Probably one of the most recognized health and travel insurance companies world wide. You can purchase Blue Cross through many institutions, including your bank. That's not quite the same as having a knowledgable broker, though. Call Blue Cross at the above number and they will arrange for a local broker to contact you.
Canadian Automobile Association (CAA)
(The link brings you to the CAA home page - you'll have to choose your province to get to the specific travel medical insurance page. Note: You do not have to be a CAA member to purchase the insurance through them.) Our quoted rate: $4.04 per person per day.
Many people rely on CAA for their roadside assistance plan. We bought our travel medical insurance through them on one of our extended trips but, at this time, their quote is so much higher, they aren't even in the ballgame.

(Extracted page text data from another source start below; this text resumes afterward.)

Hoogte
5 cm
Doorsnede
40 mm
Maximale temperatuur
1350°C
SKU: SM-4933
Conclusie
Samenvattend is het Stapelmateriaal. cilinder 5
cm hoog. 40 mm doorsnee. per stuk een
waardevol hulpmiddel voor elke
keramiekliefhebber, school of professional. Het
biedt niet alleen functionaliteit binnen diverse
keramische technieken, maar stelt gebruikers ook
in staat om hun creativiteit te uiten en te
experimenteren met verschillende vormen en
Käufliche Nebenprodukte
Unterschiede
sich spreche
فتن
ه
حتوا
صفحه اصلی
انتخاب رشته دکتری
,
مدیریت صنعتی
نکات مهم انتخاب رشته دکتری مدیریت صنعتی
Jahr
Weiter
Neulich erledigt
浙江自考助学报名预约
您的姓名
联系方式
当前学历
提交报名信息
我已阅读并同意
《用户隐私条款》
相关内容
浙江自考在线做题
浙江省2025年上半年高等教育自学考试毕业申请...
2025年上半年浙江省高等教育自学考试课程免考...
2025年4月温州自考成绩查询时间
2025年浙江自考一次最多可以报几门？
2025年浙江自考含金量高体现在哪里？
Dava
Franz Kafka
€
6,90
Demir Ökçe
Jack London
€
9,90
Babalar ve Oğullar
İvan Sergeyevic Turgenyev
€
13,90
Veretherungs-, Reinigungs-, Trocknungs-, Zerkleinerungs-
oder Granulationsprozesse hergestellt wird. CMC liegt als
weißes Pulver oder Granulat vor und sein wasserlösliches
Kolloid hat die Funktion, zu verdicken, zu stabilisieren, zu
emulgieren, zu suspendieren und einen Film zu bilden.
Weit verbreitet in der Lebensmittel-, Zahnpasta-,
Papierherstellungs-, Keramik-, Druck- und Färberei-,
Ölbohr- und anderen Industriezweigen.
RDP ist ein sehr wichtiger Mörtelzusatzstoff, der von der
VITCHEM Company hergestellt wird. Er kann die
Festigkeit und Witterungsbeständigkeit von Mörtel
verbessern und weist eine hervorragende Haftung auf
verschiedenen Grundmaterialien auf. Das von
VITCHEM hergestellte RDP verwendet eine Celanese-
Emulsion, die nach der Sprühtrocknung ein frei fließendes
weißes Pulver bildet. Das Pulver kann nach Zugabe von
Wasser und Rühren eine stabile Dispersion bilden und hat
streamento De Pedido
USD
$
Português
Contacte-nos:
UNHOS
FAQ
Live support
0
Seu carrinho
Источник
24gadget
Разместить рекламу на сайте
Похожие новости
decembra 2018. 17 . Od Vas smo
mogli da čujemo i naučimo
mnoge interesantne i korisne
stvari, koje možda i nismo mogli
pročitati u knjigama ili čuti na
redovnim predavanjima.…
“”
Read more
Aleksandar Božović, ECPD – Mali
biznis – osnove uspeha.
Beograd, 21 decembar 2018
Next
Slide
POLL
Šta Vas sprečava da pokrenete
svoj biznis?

Curiously, Manulife is the underwriter for CAA but the rates through CAA are far higher than when you purchase direct from Manulife or through a private broker.
Randy will turn 60 just after our trip starts so we wondered if that would affect the quote but, with all the underwriters we looked at, the age they consider is your age at the time the policy is purchased or takes effect.
The difference in cost between the lowest quote $2.06 and the highest $4.04 wouldn't make enough difference to worry about for a two-week holiday but over six months, it's $248.40 per person. So, for the two of us, we could save nearly $500.00 by insuring with GMS instead of CAA. Of course cost isn't the only factor.
The kikipotamus article suggested we find a broker by asking the carrier for the name of their top brokers. I tried to get that information but found that, although they would pass on the name and phone numbers of the brokers in my area, I was unable to get any of them to reveal anything about performance. So, if I wanted to use a broker, I was on my own to choose one.
We decided to deal with someone who knows us so we contacted the broker who handles our automobile and home insurance. As it turned out, he suggested the Manulife policy (at $2.81 per person per day), and this is route we decided to go with.
Ontario residents looking for a broker should check out Sanderson Insurance Brokers - a small office in Lindsay, Ontario. 1-877-226-8728. The underwriters they recommended for Randy and I were Travel Insurance Coordinators and Travel Underwriters. Extended health insurance and travel medical insurance is all they sell (mostly to RVers) so I would suspect they are a very knowledgeable and experienced choice.
Now, as I say about any insurance purchase - "I hope we just bought something we'll never use !!!"